Wednesday, 14 August 2013
Our girls are laying again after a long winter break when we were lucky to collect one egg a day. Now there are four or five eggs to gather each day, in a rainbow of colours that makes me smile inside and leaves me wishing that one (grown-up) member of our family hadn't developed an allergy to them in the last little while. So while no frittatas will be arriving on our dinner table anytime soon, the surplus means we can eat eggs for breakfast any day we please, once Dad has left for work in the morning. And pressing a carton of eggs into the hands of a grandparent feels a small token of gratitude for many years of eggs, fruit, vegetables and love being freely given to our family from their farm and gardens.
Our chicks grew up into mostly gangly roosters that met their end a month or two ago, along with the little Pekin hen we had hoped would keep our pet bantam company, but which turned out to have the same genetic defect as one of her brothers. She rapidly lost the use of her legs and had to be dispatched, as did our overly amorous drake, who would not leave the same bantam alone. With all that lopping of heads and sinking of sacks in the (duck's) bath tub, Quinn is starting to think his father's hands instruments of death. Grant arrived home from work one day and commented on a dog he had seen running down the road, before heading outside to make sure our garden gates were closed. Looking up from his jigsaw puzzle Quinn asked "Has Dad killed the dog?" He now blames him when a fish dies as well. Poor Dad - he never asked to be the family executioner.
Another duck was taken by a cat (we think), quickly followed by a Leghorn, so in the interests of broadening our flock against any future losses, Lewis and I set off to Albany with Thea for the winter poultry auction on the weekend. We came home with two beautiful Barnevelders that promptly flew over the back fence. Our neighbour passed one hen back over the fence that night (and she laid us a lovely speckly brown egg today), but her sister is nowhere to be seen.
The one hatchling still with us is our Polish chook, Stripey, endeared to us all by the comical mohawk it developed a few days after cracking its way out of its egg. We feared another rooster as her behaviour is very different from the rest of the girls, but she surprised us all by laying her first egg last week.

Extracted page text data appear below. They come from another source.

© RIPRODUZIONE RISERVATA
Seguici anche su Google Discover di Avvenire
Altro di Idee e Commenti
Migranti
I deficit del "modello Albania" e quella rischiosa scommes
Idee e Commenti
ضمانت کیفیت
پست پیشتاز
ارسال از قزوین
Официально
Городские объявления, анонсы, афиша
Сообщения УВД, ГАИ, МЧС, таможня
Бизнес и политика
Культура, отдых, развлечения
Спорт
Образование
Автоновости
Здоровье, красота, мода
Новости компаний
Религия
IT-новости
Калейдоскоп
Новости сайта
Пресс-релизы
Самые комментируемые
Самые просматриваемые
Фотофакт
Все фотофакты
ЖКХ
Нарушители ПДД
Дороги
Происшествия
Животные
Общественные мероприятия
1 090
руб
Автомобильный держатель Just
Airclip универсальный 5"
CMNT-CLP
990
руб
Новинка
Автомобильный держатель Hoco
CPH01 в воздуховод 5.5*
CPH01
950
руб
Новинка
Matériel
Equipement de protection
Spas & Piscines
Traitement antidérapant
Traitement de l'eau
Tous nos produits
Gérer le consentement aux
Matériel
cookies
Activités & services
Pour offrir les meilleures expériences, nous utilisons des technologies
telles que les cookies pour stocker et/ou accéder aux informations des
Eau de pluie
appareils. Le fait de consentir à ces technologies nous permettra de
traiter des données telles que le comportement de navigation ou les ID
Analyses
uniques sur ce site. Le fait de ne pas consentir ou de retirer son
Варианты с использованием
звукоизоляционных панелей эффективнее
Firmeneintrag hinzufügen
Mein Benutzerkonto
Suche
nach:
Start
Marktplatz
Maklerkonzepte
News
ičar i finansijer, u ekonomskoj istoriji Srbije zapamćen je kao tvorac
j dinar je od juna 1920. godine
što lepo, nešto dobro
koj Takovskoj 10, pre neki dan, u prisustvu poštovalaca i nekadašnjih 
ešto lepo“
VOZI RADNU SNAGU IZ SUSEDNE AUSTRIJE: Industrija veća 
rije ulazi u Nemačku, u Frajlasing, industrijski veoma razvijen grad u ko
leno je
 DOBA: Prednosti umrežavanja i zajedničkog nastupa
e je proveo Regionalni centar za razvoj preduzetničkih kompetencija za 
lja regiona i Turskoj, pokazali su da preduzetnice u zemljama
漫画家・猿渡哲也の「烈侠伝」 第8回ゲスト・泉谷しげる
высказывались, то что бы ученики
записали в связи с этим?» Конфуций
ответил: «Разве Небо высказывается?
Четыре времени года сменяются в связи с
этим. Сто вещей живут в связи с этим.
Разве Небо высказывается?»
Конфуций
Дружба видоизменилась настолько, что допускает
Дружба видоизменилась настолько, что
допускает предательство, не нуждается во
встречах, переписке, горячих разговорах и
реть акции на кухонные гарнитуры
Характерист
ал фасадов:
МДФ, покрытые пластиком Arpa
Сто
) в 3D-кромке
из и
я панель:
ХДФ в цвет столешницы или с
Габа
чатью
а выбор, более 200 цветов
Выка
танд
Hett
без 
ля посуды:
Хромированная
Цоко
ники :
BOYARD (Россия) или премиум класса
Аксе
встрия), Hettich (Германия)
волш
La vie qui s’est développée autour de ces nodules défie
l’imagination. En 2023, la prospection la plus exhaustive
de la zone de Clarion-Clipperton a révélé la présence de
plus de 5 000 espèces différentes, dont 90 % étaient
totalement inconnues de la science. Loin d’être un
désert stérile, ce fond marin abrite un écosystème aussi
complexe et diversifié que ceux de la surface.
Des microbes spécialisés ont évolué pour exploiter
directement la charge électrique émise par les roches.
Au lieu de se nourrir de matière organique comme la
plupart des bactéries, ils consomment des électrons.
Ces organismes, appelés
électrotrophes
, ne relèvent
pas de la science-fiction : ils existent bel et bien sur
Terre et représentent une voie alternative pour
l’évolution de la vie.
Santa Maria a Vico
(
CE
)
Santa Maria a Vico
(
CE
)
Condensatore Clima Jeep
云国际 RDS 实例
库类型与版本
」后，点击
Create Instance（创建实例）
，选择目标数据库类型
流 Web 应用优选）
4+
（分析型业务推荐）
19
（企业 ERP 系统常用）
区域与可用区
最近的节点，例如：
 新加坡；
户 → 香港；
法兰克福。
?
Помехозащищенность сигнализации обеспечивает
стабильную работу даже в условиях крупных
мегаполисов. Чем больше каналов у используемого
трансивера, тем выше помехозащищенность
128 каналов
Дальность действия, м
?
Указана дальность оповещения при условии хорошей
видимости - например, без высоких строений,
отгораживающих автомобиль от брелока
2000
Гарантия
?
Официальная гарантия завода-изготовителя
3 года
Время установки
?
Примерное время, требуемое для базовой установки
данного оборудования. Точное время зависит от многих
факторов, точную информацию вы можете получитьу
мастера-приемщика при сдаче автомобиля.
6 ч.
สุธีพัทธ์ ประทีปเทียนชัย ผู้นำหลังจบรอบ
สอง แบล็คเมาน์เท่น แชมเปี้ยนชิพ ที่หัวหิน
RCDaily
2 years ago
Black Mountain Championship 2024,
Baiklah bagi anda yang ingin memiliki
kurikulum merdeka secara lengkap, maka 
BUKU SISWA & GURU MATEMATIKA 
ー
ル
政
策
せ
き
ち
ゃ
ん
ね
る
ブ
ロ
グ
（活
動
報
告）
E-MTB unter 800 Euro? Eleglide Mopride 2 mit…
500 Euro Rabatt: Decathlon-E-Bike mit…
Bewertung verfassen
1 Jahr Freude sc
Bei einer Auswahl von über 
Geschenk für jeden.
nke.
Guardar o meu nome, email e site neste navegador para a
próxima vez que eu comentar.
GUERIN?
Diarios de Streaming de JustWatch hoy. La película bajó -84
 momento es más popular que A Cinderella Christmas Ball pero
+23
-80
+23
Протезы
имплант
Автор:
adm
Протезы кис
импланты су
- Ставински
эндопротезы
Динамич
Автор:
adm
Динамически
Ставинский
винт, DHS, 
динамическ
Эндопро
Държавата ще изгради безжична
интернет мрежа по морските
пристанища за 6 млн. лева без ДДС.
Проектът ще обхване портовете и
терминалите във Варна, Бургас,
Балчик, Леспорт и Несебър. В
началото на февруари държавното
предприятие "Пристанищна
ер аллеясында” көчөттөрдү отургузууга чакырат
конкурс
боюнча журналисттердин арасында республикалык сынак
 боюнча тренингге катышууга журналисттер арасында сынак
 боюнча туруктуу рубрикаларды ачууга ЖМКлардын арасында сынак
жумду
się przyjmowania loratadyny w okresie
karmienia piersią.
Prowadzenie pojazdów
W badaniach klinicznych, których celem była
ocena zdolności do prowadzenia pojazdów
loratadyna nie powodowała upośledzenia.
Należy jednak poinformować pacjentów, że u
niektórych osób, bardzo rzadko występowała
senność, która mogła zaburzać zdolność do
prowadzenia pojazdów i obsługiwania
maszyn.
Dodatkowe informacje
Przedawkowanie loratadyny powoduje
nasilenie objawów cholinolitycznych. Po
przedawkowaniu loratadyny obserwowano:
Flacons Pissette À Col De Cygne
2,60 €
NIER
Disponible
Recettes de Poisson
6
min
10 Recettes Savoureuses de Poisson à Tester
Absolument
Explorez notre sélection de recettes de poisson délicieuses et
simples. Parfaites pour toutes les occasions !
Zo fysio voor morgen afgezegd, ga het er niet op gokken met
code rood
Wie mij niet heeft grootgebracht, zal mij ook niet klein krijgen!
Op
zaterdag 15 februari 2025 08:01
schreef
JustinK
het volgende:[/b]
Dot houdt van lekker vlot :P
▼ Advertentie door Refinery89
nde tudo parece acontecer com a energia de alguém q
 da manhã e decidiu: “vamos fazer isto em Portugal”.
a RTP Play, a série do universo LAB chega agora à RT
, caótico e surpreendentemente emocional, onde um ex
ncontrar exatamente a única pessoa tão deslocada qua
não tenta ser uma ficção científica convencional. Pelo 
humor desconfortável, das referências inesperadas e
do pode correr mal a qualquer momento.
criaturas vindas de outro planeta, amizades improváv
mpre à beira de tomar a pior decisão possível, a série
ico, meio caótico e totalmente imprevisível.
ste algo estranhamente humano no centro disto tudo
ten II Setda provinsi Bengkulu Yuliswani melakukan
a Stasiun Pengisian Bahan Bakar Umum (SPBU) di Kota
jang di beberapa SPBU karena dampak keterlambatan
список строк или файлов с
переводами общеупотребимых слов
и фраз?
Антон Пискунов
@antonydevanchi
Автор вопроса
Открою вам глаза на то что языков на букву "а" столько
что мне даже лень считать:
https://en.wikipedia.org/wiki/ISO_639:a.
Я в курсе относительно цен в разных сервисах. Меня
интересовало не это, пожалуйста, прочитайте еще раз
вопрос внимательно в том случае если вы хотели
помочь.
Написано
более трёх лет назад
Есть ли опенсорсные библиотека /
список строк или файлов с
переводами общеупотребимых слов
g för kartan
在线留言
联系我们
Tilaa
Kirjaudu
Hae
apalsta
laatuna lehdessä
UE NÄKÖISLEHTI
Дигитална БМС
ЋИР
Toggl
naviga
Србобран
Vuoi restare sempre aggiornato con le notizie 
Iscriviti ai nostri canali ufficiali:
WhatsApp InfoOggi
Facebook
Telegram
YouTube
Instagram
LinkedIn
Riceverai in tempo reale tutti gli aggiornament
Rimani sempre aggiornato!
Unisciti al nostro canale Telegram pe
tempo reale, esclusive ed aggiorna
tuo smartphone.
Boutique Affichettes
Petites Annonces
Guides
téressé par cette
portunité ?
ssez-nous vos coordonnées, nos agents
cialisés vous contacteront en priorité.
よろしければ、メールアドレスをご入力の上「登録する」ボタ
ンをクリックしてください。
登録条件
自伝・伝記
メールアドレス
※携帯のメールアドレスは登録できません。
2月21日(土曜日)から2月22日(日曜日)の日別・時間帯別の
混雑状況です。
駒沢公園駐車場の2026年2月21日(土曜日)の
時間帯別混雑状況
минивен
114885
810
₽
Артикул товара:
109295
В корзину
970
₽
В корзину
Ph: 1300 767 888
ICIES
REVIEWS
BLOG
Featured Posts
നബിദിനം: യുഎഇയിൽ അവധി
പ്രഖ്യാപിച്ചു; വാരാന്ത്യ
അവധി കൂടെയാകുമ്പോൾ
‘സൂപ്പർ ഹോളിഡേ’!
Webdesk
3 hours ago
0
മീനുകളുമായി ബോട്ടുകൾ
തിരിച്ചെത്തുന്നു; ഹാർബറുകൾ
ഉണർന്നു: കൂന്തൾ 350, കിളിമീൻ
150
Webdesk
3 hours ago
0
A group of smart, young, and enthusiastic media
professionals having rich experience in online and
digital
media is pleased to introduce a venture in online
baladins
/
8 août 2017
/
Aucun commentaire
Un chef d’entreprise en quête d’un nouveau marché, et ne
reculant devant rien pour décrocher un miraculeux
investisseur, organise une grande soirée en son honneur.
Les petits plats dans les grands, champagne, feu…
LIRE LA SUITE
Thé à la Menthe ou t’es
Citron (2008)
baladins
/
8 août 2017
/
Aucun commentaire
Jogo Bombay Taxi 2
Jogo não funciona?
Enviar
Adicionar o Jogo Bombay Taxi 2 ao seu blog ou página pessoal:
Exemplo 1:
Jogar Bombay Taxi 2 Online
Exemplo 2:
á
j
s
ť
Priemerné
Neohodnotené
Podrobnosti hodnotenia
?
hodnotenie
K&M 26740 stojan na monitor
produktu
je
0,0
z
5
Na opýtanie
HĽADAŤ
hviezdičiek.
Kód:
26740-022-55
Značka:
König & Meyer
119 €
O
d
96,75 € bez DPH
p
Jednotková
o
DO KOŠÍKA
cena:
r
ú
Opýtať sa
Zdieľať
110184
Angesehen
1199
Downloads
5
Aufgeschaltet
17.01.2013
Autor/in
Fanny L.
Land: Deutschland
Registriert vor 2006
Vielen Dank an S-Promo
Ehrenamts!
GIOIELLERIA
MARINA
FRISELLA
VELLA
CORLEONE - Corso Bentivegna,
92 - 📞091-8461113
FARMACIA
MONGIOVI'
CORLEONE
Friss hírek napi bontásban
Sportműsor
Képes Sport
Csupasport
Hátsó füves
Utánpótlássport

Sighs of relief all around and a celebratory visit up to the house for the chook followed as soon as the boys got home from school.
|Stripey as a two week old chick and last week in the garden|
Thursday, 8 August 2013
We took to the orchard with a chainsaw this winter, pruning back the plum tree hard in a bid to outwit the parrots with nets come summer. But I could not bring myself to touch the almond tree, although the birds left us not a single nut last summer. The first tree to blossom in the dark depths of winter, our graceful almond lifts my spirits every time I look out our bedroom window. The pink and white blooms flutter to the grass as I stare out across the trees to the far off glint of the blue grey inlet, bouncing Thea back to sleep in her hammock. Our tree is alive with bees and fairly hums with workers when you stand underneath on the blossomy carpet, gumboots squelching in the boggy turf after weeks of rain. Its branches are long and slender and reach up to the sky like a ballerina's arms. I stood undecided beneath its bare branches with the secateurs in my hands while Thea kicked on her blanket and the chickens scratched around us a month or so ago, then took a few branches off the smaller, younger tree instead. I will wrap that in netting once the nuts start to form and see if we manage to harvest any nuts come summer. But even if we don't I won't regret my naked blossoms for a moment.